* Work task: Take the data from its first line. Print each line exactly until the line containing "en biologie cellulaire" has been printed too.

----- Data supplied -----

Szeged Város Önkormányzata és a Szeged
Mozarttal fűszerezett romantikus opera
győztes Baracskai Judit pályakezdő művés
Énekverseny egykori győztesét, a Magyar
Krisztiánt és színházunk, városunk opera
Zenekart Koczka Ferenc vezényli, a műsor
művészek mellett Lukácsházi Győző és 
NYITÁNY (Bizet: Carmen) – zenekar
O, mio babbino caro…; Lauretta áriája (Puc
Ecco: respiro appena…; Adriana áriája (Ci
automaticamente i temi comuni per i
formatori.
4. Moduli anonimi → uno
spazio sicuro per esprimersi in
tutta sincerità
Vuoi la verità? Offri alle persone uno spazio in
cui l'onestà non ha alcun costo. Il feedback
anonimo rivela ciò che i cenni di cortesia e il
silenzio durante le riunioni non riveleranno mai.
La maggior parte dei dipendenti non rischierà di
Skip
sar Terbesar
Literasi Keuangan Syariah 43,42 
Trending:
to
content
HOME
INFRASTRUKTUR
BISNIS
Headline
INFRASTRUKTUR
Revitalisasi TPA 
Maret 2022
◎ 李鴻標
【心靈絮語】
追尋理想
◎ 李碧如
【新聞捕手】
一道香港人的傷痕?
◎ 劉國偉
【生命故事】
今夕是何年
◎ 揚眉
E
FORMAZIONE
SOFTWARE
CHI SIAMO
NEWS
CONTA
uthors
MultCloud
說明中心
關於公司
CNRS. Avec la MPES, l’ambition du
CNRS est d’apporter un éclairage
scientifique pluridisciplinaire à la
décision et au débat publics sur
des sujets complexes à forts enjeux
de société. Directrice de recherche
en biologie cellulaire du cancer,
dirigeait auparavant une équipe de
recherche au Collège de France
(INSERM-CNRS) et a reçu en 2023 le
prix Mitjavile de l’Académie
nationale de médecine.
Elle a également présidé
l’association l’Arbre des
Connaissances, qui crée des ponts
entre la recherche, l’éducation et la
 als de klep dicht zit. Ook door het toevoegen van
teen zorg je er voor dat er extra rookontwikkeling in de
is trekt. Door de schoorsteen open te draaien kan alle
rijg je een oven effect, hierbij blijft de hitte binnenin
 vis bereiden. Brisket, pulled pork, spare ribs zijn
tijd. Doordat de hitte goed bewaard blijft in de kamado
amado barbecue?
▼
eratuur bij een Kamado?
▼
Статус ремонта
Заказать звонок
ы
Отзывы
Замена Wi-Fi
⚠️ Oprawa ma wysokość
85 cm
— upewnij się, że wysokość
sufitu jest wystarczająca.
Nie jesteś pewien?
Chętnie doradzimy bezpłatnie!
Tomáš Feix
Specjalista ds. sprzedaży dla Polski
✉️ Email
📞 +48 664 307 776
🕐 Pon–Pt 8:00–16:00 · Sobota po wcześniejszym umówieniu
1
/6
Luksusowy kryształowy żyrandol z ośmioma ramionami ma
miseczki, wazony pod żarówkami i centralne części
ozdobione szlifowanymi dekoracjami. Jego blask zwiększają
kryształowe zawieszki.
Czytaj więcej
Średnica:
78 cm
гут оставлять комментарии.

-----

* Task response:
Szeged Város Önkormányzata és a Szeged
Mozarttal fűszerezett romantikus opera
győztes Baracskai Judit pályakezdő művés
Énekverseny egykori győztesét, a Magyar
Krisztiánt és színházunk, városunk opera
Zenekart Koczka Ferenc vezényli, a műsor
művészek mellett Lukácsházi Győző és 
NYITÁNY (Bizet: Carmen) – zenekar
O, mio babbino caro…; Lauretta áriája (Puc
Ecco: respiro appena…; Adriana áriája (Ci
automaticamente i temi comuni per i
formatori.
4. Moduli anonimi → uno
spazio sicuro per esprimersi in
tutta sincerità
Vuoi la verità? Offri alle persone uno spazio in
cui l'onestà non ha alcun costo. Il feedback
anonimo rivela ciò che i cenni di cortesia e il
silenzio durante le riunioni non riveleranno mai.
La maggior parte dei dipendenti non rischierà di
Skip
sar Terbesar
Literasi Keuangan Syariah 43,42 
Trending:
to
content
HOME
INFRASTRUKTUR
BISNIS
Headline
INFRASTRUKTUR
Revitalisasi TPA 
Maret 2022
◎ 李鴻標
【心靈絮語】
追尋理想
◎ 李碧如
【新聞捕手】
一道香港人的傷痕?
◎ 劉國偉
【生命故事】
今夕是何年
◎ 揚眉
E
FORMAZIONE
SOFTWARE
CHI SIAMO
NEWS
CONTA
uthors
MultCloud
說明中心
關於公司
CNRS. Avec la MPES, l’ambition du
CNRS est d’apporter un éclairage
scientifique pluridisciplinaire à la
décision et au débat publics sur
des sujets complexes à forts enjeux
de société. Directrice de recherche
en biologie cellulaire du cancer,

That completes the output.